Tax Deductions for Hospitality Workers

The hospitality industry has been one of the hardest hit sectors during the covid-19 pandemic. To make your financial situation less difficult it is important for hospitality workers to be aware of the many tax deductions that they are entitled to thus allowing them to put a huge amount of hard-earned cash back into their wallets.
Here are a few times to help hospitality workers such as; event managers, waitstaff, mixologists and baristas gain full access to all the deductions that they are entitled to.

Claim Tax Deductions on Various expenses from various areas of your job

There are a number of tax deductions made available for clothing that is required to be worn by hospitality employees during work.
It is possible to claim tax deductions on the laundering and repair of uniforms with logo or if an item forms part of a compulsory uniform, protective clothing such as; aprons and protective boots or work specific clothing such as; chef’s hats and chef’s pants.
It is important to know that you are unable to claim conventional clothing such as a plain white shirt or black shoes as the wearing of these items is not limited to your workplace.
Tax deductions are also available for various tools and equipment. This includes; the costs to purchase equipment used in your job up to $300. Equipment may include; chef’s knives, cooking utensils, tablet, computers, cocktail mixers, tools or anything similar.
Tax deductions are available for the depreciation of equipment costing over $300, the repair and maintenance costs of work-related equipment and leasing costs of equipment used in your job or for interest on loans taken out to purchase work related equipment.

Claim Work-Related Car Expenses

Australian workers who are required to use their personal car for employment related reasons besides driving to and from work, are generally able to claim fuel and maintenance costs as a tax deduction.
The method for calculating the deduction can be done in two different ways. The first method is to use a 12-week logbook. This logbook generates numbers that can be re-used for five years. The second method is for the worker to use the cents per kilometre method.
The Australian Tax Office (ATO) defines work-related kilometres as “kilometres travelled in your car while you are earning your income”. To be eligible for this deduction you must be the owner of the car and your travel must be part of your working day.
Examples of travel that is part of your working day includes; driving between different offices, driving from one job site to the next or trips to the post office or to the bank (this excludes stop-offs on the way home from work).
You are unable to claim trips between work and home unless you are carrying heavy equipment for work, or transporting heavy tools which are required for you to do your job.

Travel expenses

Hospitality workers might be entitled to tax deductions if they travel to conferences or trade fairs, or if they are required to travel for training as part of their job.
Some of the common tax deductions include payments spent on; taxis, trains and bus fares, flights, tolls, car hire, overnight accommodation and meals they are purchased when you are staying overnight.
Your employer may give you an allowance to cover the costs of your work-related travel that you do within Australia.

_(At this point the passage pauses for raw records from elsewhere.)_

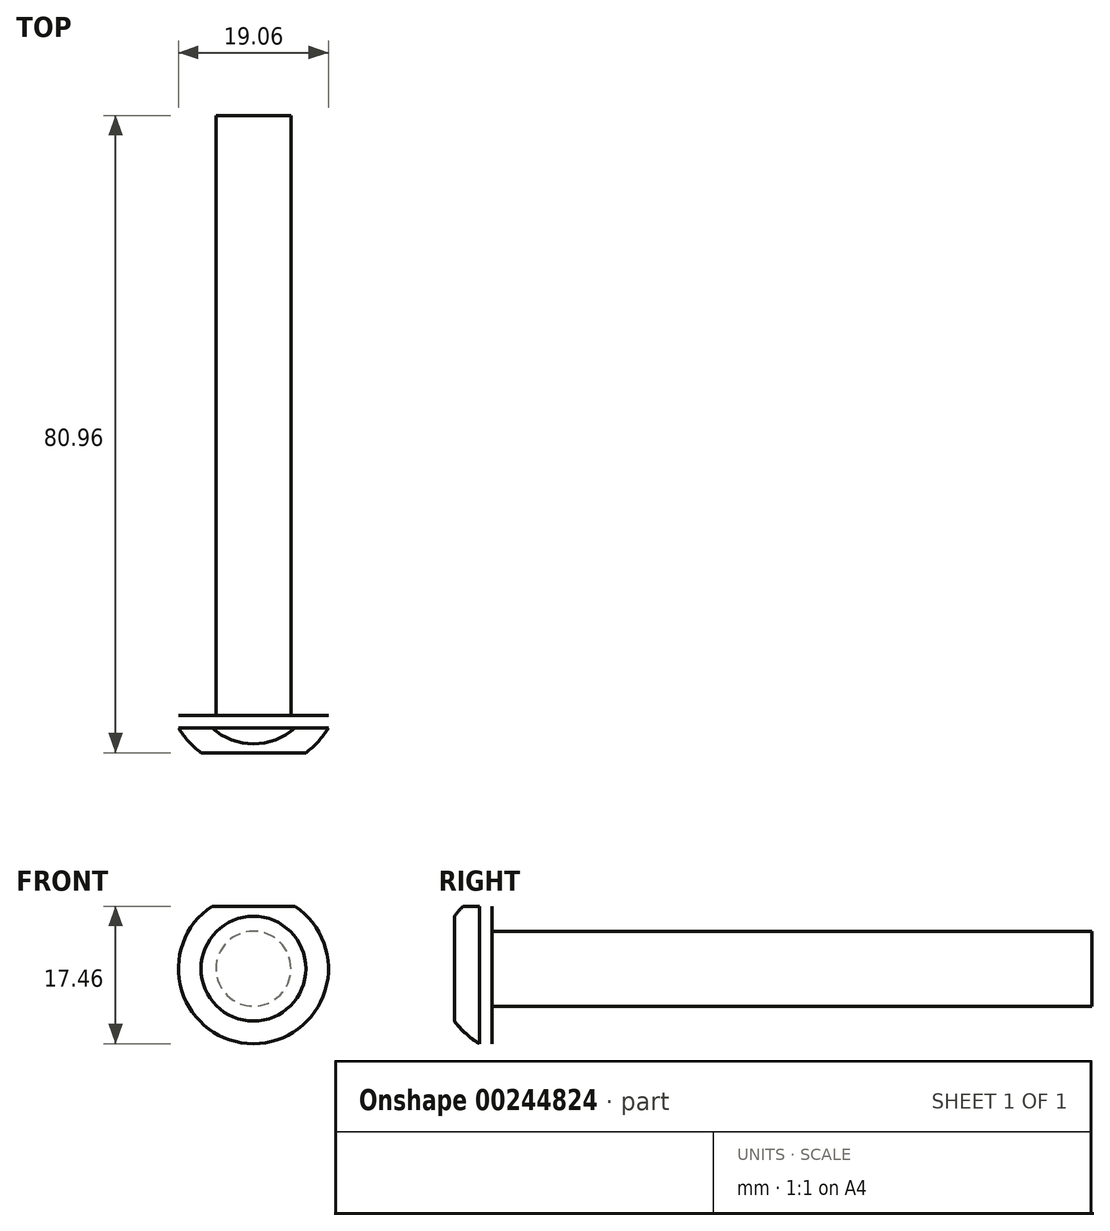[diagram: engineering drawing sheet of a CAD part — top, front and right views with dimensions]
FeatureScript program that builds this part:
annotation { "Feature Type Name" : "Feature", "Feature Type Description" : "" }
export const myFeature = defineFeature(function(context is Context, id is Id, definition is map)
    precondition{}
    {
        {
            var Q0;
            Q0=qCreatedBy(makeId("Front.planeOp"),FACE);
            var sketch = newSketch(context, id + "F0", { "sketchPlane" : qUnion([Q0])});
            skCircle(sketch, "E0", {"center": v(0, 5.3) * mm, "radius": 4.76 * mm});
            skSolve(sketch);
        }
        {
            var Q0;
            Q0=makeQuery(id+"F0.imprint","IMPRINT",FACE,{"disambiguationData":[TD([[makeQuery(id+"F0.imprint","IMPRINT",EDGE,{"derivedFrom":sQuery(id+"F0.wireOp",EDGE,"E0")}),1.0]])]});
            extrude(context, id + "F1", {"entities" : qUnion([Q0]), "depth" : 76.2 * mm});
        }
        {
            var Q0;
            Q0=makeQuery(id+"F1.opExtrude","CAP_FACE",FACE,{"disambiguationData":[OSD([sQuery(id+"F0.wireOp",EDGE,"E0")])],"isStart":false});
            var sketch = newSketch(context, id + "F2", { "sketchPlane" : qUnion([Q0])});
            skCircle(sketch, "E1.0.0", {"center": v(0, 5.3) * mm, "radius": 4.76 * mm});
            skCircle(sketch, "E2", {"center": v(0, 5.3) * mm, "radius": 9.53 * mm});
            skSolve(sketch);
        }
        {
            var Q0;
            Q0=makeQuery(id+"F2.imprint","IMPRINT",FACE,{"disambiguationData":[TD([[makeQuery(id+"F2.imprint","IMPRINT",EDGE,{"derivedFrom":sQuery(id+"F2.wireOp",EDGE,"E1.0.0")}),-1.0]])]});
            var Q1;
            Q1=makeQuery(id+"F2.imprint","IMPRINT",FACE,{"disambiguationData":[TD([[makeQuery(id+"F2.imprint","IMPRINT",EDGE,{"derivedFrom":sQuery(id+"F2.wireOp",EDGE,"E1.0.0")}),1.0]])]});
            extrude(context, id + "F3", {"entities" : qUnion([Q0, Q1]), "operationType" : NewBodyOperationType.ADD, "depth" : 1 / 406.4 * mm});
        }
        {
            var Q0;
            Q0=qCreatedBy(makeId("Right.planeOp"),FACE);
            var sketch = newSketch(context, id + "F4", { "sketchPlane" : qUnion([Q0])});
            skLineSegment(sketch, "E3.0.0", {"start": v(-77.79, -4.23) * mm, "end": v(-77.79, 14.82) * mm});
            skLineSegment(sketch, "E4.left", {"start": v(-77.79, 14.82) * mm, "end": v(-77.79, -4.23) * mm});
            skLineSegment(sketch, "E4.right", {"start": v(-80.96, 5.3) * mm, "end": v(-80.96, -1.36) * mm});
            skPoint(sketch, "E5.orphan", {"position": v(-80.96, -4.23) * mm});
            skArc(sketch, "E6.trimOffspring", {"start": v(-80.96, -1.36) * mm, "mid": v(-79.51, -2.95) * mm, "end": v(-77.79, -4.23) * mm});
            skLineSegment(sketch, "E7", {"start": v(-80.96, 5.3) * mm, "end": v(-77.79, 5.3) * mm});
            skPoint(sketch, "E8.end.orphan", {"position": v(-80.96, 11.95) * mm});
            skSolve(sketch);
        }
        {
            var Q0;
            Q0=makeQuery(id+"F4.imprint","IMPRINT",FACE,{"disambiguationData":[TD([[makeQuery(id+"F4.imprint","IMPRINT",EDGE,{"derivedFrom":sQuery(id+"F4.wireOp",EDGE,"E4.right")}),1.0]])]});
            var Q1;
            Q1=sQuery(id+"F4.wireOp",EDGE,"E7");
            revolve(context, id + "F5", {"operationType" : NewBodyOperationType.ADD, "entities" : qUnion([Q0]), "axis" : qUnion([Q1]), "revolveType" : RevolveType.FULL});
        }
        {
            var Q0;
            Q0=makeQuery(id+"F3.opExtrude","CAP_FACE",FACE,{"disambiguationData":[OSD([sQuery(id+"F2.wireOp",EDGE,"E2")])],"isStart":true});
            var sketch = newSketch(context, id + "F6", { "sketchPlane" : qUnion([Q0])});
            skCircle(sketch, "E9.0.0", {"center": v(0, 5.3) * mm, "radius": 9.53 * mm});
            skPoint(sketch, "E10", {"position": v(0, 13.23) * mm});
            skLineSegment(sketch, "E11", {"start": v(0, 13.23) * mm, "end": v(5.27, 13.23) * mm});
            skLineSegment(sketch, "E12", {"start": v(5.27, 13.23) * mm, "end": v(-5.27, 13.23) * mm});
            skSolve(sketch);
        }
        {
            var Q0;
            {var subQ0=sQuery(id+"F6.wireOp",EDGE,"E12");var subQ4=makeQuery(id+"F6.imprint","IMPRINT",VERTEX,{"derivedFrom":subQ0});Q0=makeQuery(id+"F6.imprint","IMPRINT",FACE,{"disambiguationData":[TD([[makeQuery(id+"F6.imprint","IMPRINT",EDGE,{"disambiguationData":[TD([[subQ4,1.0]])],"derivedFrom":subQ0}),-1.0]])]});}
            extrude(context, id + "F7", {"entities" : qUnion([Q0]), "operationType" : NewBodyOperationType.REMOVE, "oppositeDirection" : true, "depth" : 25.4 * mm});
        }
    });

This will be included as income on your Payment Summary at the end of each financial year and you should include this in your tax return. If this is the case, you don’t need to substantiate your expenses as long as the amount you claim is deemed a reasonable amount by the Australian Tax Office (ATO).

Home office running expenses

If you need to work from home for part of the time you may be able to claim: The cost of using a designated home office space for example; power costs for heating, lighting and cooling.
Home office equipment, such as computers, scanners or printers which cost $300 or less.
You might be able to claim a decline in value of plant and equipment such as; computers, printers, scanners costing more than $300)
The decline in value of furniture and furnishings such as; chairs, curtains or blinds, floor coverings, light fittings. The cost of repairs to furniture and furnishing used for your work and various cleaning costs.
You claim home office running expenses in one of two ways:
1. “The amount of actual expense incurred through an established pattern of use.” – In other words, keep a diary and records of all expenses and the time and days you're used the office space.
2. Or at a flat rate of 45 cents per hour

Self-education expenses

These expenses can include; tuition or tuition fees and equipment purchased for the study (test books or software, travel costs, associated phone and internet fees or accommodation and meals if you are away from home overnight.
You are unable to claim self-education expenses if your goal is to get a different job or money from a new income-earning activity.

Miscellaneous hospitality tax deductions

There are a number of other tax deduction fees that people often miss out on such as; tax agent fees for preparing your prior year’s tax return, work related phone calls and the work percentage of phone expenses, cost to renew a gaming license and some other work-related licenses and certificates. Also journals and publications relating to your position, the renewal of union and professional association fees, work bags, income protection insurance, charity donations when donating to registered charities and sunglasses and sunscreen if you are required to work in open air functions.